START DOCUMENT SEGMENT
WASHINGTON (Reuters) – New orders for U.S.-made goods increased more than expected in November and business investment on equipment was solid, pointing to sustained recovery in manufacturing.
The Commerce Department said on Wednesday that factory orders rose 1.0% after increasing 1.3% in October.
Economists polled by Reuters had forecast factory orders increasing 0.7% in November. Orders fell 7.3% year-on-year.
Manufacturing, which accounts for 11.9% of the U.S. economy, is being supported by a shift in demand towards goods from services because of the COVID-19 pandemic. The Institute for Supply Management reported on Tuesday that its index of national factory activity increased in December to the highest level since August 2018.
The Commerce Department also reported that orders for non-defense capital goods excluding aircraft, which are seen as a measure of business spending plans on equipment, advanced 0.5% in November instead of 0.4% as reported last month.
END DOCUMENT SEGMENT
START PROVIDED MATERIAL
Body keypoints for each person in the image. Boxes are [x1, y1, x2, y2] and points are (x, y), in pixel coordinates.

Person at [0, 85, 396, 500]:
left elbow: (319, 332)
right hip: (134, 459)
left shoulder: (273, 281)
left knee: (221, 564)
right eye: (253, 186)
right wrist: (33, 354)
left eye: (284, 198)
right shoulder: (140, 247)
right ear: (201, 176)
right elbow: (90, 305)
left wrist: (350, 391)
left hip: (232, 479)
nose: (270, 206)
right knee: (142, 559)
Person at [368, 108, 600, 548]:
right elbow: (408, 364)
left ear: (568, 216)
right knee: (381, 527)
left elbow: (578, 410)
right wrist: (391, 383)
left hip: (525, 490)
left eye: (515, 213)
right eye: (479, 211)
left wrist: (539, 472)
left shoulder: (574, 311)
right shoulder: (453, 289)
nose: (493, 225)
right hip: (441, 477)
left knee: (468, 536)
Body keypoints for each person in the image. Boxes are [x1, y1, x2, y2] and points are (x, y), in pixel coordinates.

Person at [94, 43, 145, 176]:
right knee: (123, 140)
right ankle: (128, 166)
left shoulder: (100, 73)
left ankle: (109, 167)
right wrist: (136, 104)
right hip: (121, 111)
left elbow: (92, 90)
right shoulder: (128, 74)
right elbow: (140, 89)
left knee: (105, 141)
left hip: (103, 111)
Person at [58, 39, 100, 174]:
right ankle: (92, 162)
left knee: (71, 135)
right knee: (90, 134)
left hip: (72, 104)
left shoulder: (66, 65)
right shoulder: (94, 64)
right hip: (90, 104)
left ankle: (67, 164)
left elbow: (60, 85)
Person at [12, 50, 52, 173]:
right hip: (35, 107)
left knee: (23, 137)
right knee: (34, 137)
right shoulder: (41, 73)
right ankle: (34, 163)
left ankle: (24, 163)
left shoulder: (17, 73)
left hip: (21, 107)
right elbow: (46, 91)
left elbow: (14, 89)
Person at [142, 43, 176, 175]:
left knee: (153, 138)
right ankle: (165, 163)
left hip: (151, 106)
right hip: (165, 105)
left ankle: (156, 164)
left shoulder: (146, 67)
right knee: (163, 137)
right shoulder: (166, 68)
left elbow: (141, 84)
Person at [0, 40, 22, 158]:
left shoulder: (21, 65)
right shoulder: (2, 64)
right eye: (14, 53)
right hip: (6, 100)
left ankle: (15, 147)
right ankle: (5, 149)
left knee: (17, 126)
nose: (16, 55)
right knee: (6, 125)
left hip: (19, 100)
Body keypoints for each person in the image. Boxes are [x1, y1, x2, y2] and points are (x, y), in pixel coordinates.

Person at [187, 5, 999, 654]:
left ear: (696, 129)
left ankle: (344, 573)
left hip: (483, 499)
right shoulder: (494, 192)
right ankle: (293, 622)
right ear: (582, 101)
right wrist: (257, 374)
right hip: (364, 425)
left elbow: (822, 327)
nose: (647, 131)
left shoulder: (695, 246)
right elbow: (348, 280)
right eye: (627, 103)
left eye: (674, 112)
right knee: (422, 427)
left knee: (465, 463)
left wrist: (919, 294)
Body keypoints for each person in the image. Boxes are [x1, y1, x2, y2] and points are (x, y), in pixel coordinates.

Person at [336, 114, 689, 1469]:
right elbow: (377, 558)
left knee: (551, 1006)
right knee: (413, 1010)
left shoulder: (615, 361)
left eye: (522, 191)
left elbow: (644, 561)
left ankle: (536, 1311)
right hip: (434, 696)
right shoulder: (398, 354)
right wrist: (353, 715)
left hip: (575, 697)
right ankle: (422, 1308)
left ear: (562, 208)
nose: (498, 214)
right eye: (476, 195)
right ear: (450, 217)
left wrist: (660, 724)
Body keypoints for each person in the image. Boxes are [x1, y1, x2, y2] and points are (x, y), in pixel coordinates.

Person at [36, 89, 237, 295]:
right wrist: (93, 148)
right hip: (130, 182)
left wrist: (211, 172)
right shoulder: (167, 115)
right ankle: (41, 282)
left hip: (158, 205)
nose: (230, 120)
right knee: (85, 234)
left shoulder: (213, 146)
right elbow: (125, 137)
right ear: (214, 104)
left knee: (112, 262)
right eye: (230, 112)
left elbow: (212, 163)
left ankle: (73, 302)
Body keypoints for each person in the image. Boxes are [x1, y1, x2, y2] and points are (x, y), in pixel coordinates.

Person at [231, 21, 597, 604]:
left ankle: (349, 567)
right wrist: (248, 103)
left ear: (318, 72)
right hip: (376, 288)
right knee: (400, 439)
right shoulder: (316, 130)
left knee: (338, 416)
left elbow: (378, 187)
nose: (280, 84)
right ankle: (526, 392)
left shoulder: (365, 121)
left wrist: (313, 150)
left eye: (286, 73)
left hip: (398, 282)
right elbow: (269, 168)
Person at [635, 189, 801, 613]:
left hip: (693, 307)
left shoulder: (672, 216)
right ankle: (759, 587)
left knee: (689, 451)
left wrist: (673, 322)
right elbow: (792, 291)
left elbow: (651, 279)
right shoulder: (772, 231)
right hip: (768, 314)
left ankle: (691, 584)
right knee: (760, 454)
END PROVIDED MATERIAL
- **REQUIRED TASKS**:
1. Quote the factory orders report word for word, starting at "The Commerce Department said" and ending at "fell 7.3% year-on-year.".
2. According to the factory orders report, what increase in November factory orders had economists polled by Reuters forecast?

- **RESPONSES IN ORDER**:
1.
The Commerce Department said on Wednesday that factory orders rose 1.0% after increasing 1.3% in October.
Economists polled by Reuters had forecast factory orders increasing 0.7% in November. Orders fell 7.3% year-on-year.

2. 0.7%